The specifics will vary across industries and business processes. In some cases this will mean building the capacity to deal with sudden spikes in demand. This is what 3M did following the 2002-03 SARS epidemic, when it began to prepare for the next surge in demand for N95 masks. In other cases, rather than surges in demand, the bigger threat will be from disruption of operations. Possible solutions could include cross-training workers to step in for their colleagues if there is a surge in absence due to illness, and reconfiguring operations and supply chains with more manufacturing sites, approved vendors, distribution channels, sales offices, etc. The additional capacity would then enable nimble shifting of operations when one area suddenly can’t deliver its part of the business plan.

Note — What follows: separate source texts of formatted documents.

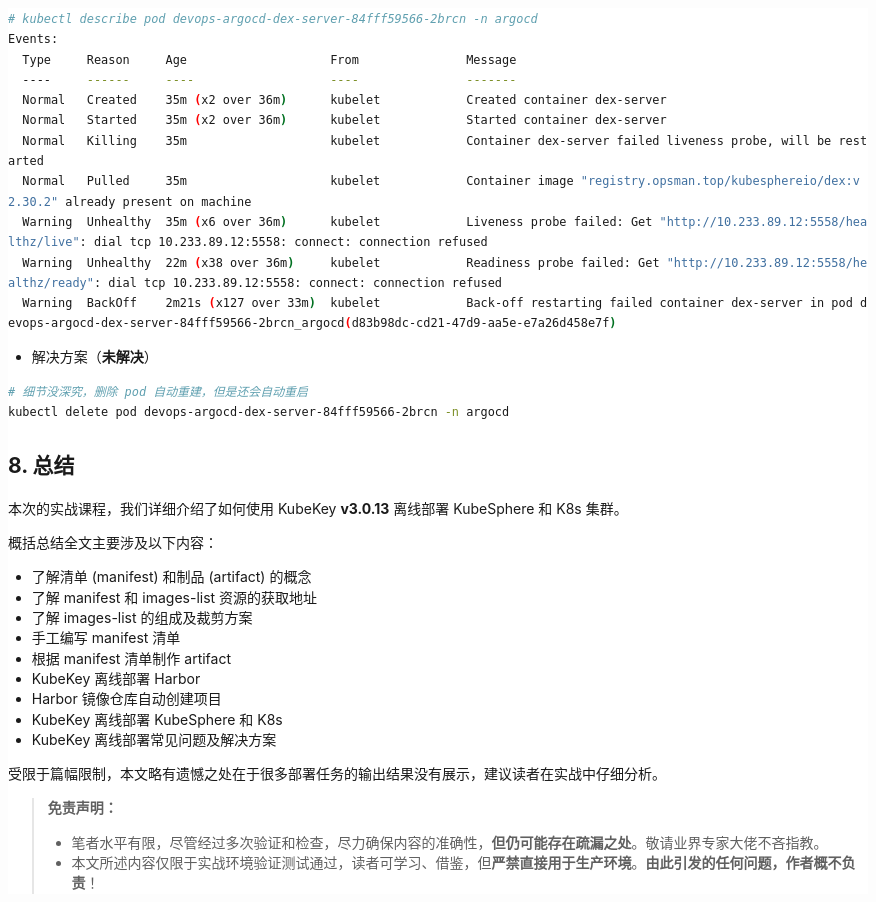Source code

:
 ```bash
# kubectl describe pod devops-argocd-dex-server-84fff59566-2brcn -n argocd
Events:
  Type     Reason     Age                    From               Message
  ----     ------     ----                   ----               -------
  Normal   Created    35m (x2 over 36m)      kubelet            Created container dex-server
  Normal   Started    35m (x2 over 36m)      kubelet            Started container dex-server
  Normal   Killing    35m                    kubelet            Container dex-server failed liveness probe, will be restarted
  Normal   Pulled     35m                    kubelet            Container image "registry.opsman.top/kubesphereio/dex:v2.30.2" already present on machine
  Warning  Unhealthy  35m (x6 over 36m)      kubelet            Liveness probe failed: Get "http://10.233.89.12:5558/healthz/live": dial tcp 10.233.89.12:5558: connect: connection refused
  Warning  Unhealthy  22m (x38 over 36m)     kubelet            Readiness probe failed: Get "http://10.233.89.12:5558/healthz/ready": dial tcp 10.233.89.12:5558: connect: connection refused
  Warning  BackOff    2m21s (x127 over 33m)  kubelet            Back-off restarting failed container dex-server in pod devops-argocd-dex-server-84fff59566-2brcn_argocd(d83b98dc-cd21-47d9-aa5e-e7a26d458e7f)
```

- 解决方案（**未解决**）

```bash
# 细节没深究，删除 pod 自动重建，但是还会自动重启
kubectl delete pod devops-argocd-dex-server-84fff59566-2brcn -n argocd
```

## 8. 总结

本次的实战课程，我们详细介绍了如何使用 KubeKey **v3.0.13** 离线部署 KubeSphere 和 K8s 集群。

概括总结全文主要涉及以下内容：

- 了解清单 (manifest) 和制品 (artifact) 的概念
- 了解 manifest 和 images-list 资源的获取地址
- 了解 images-list 的组成及裁剪方案
- 手工编写 manifest 清单
- 根据 manifest 清单制作 artifact
- KubeKey 离线部署 Harbor
- Harbor 镜像仓库自动创建项目
- KubeKey 离线部署 KubeSphere 和 K8s
- KubeKey 离线部署常见问题及解决方案

受限于篇幅限制，本文略有遗憾之处在于很多部署任务的输出结果没有展示，建议读者在实战中仔细分析。

> **免责声明：**
>
>- 笔者水平有限，尽管经过多次验证和检查，尽力确保内容的准确性，**但仍可能存在疏漏之处**。敬请业界专家大佬不吝指教。
>- 本文所述内容仅限于实战环境验证测试通过，读者可学习、借鉴，但**严禁直接用于生产环境**。**由此引发的任何问题，作者概不负责**！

The steps needed to identify the most viable options, test them, and then build the capacity across end-to-end business processes are highly complex, and it will take years before a new equilibrium is reached. The process is certain to feature many battles between corporate leaders who want to look out for the interest of long-term investors, and the short-term-focused investors who will claim that the incremental investments are wasteful. The impending duel will not be pleasant to watch.
The New Economic Normal Is a Long Way Off
It takes time for business and society to settle into a new normal following a large-scale economic disruption. Even if the health care challenges from COVID-19 are solved before the end of this year, which seems highly unlikely, businesses will face many more months, and likely years, beyond the anticipated adjustment periods budgeted in their scenario planning and operations.
The shifts in consumer demand will require expansion in some industries and contraction in others. Future growth in consumer spending is likely to be slower than it has been for many years. Increased government regulation of gig and other nonregular work will require adaptation and changes in work practices. The disruptions in face-to-face work will be a drag on economic efficiency, leading to slower growth in revenues, lower profit margins, and reduced cash flow. And reconfiguring business models for greater resiliency will require significant investments of working capital into operations in ways that will not show any ROI until the next pandemic hits.
We will get to the new normal eventually. The corporate leaders who recognize these new challenges now and move quickly to adapt to them will put their companies in the best position to thrive throughout the 2020s.